During a stay in German South West Africa , he met the local imperial commissioner Heinrich Ernst Göring and his wife Franziska, whose child he gave birth. Back in Germany, the Görings lived in his house in Berlin-Friedenau (Fregestraße 19). Franziska became Epenstein's lover. She had an open relationship with him, staying with him on visits, while her husband was housed apart. Epenstein was the godfather of Göring's five children, including Hermann and Albert . Rumors that he is the father of the two are rejected by historians.

In 1894 Epenstein acquired the dilapidated Mauterndorf Castle in the province of Salzburg and had it rebuilt by 1904. In 1897 he also bought Veldenstein Castle north of Nuremberg for 20,000 marks . In order to restore the castle to its former appearance, he invested over a million marks until 1914. Epenstein made the castle available to the Göring family as a residence. Hermann Göring also visited his "substitute father" Epenstein at Mauterndorf Castle, which he later called "the castle of his youth". Epenstein's fondness for castles and medieval pomp shaped the imagination of young Hermann.

In 1909 Epenstein became an Austrian citizen and lived in Mauterndorf after the First World War. In honor of the reconstruction of Mauterndorf Castle, Emperor Franz Joseph I elevated him to knighthood on August 8, 1910 .

In 1913 there was a break between the Görings and Epenstein, after he had married for the first time at the age of 62: the much younger Elisabeth “Lilly” Schandrovich Edle von Kriegstreu (1887–1939).

After the unsuccessful Hitler putsch in 1923, Göring found refuge near Epenstein in Mauterndorf. When Epenstein died in 1934, he bequeathed the castles to his wife, who in turn appointed Göring as heir.

Individual evidence

  1. ^ Anthony Read: The Devil's Disciples. The Lives and Times of Hitler's Inner Circle. Pimlico, London 2004, ISBN 978-0-7126-6416-5 , p. 28 (English).
  2. Wolfgang Paul: Who was Hermann Göring? Bechtle, Esslingen 1983, ISBN 3-7628-0427-3 , p. 36.
  3. Guido Knopp: Göring - a career. Gütersloh 2006, p. 15ff .
    For the house at Fregestraße 19, see Christian H. Freitag: Ritter, Reichsmarschall & Revoluzzer.
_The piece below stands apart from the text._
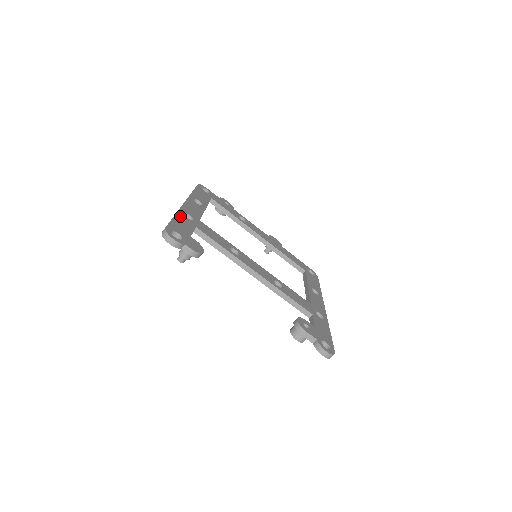
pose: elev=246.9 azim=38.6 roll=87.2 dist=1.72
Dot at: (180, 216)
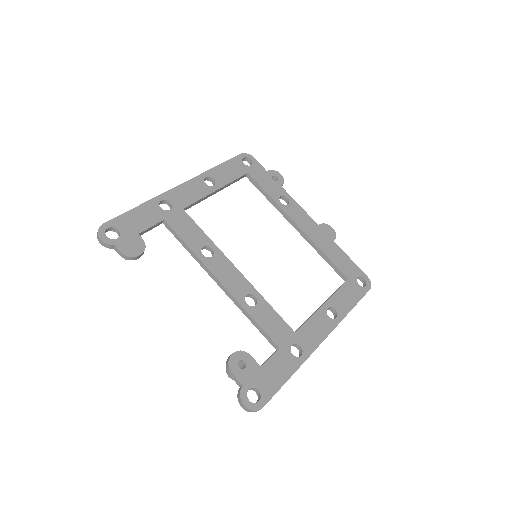
Dot at: (149, 206)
From the story of a Berlin country house. edition Friedenauer Brücke, Berlin 2015, ISBN 978-3-9816130-2-5 .
  4. Arno Gruen: The stranger in us. dtv, Munich 2002, ISBN 3-423-35161-6 , p. 164.
  5. Dieter Wunderlich: Goering and Goebbels. A double biography. Pustet, Regensburg 2002, ISBN 3-7917-1787-1 , p. 12
  6. ^ Alfred Kube: Pour le mérite and swastika. Hermann Göring in the Third Reich. Oldenbourg Verlag, Munich 1987, ISBN 3-486-53122-0 , p. 5.
  7. ^ Austrian magazine for folklore . 111 (2008) Association for Folklore in Vienna, p. 202.
  8. Götz Aly , Michael Sontheimer : Fromms. How the Jewish condom manufacturer Julius F. fell among the German robbers. Fischer Taschenbuch, Frankfurt am Main 2007, ISBN 978-3-10-000422-2 , p. 102.
  9. ^ Uwe Neumärker, Volker Knopf: Goering's area. Hunting and politics in the Rominter Heide. Links Verlag, Berlin 2012, ISBN 978-3-86153-705-2 , p. 99.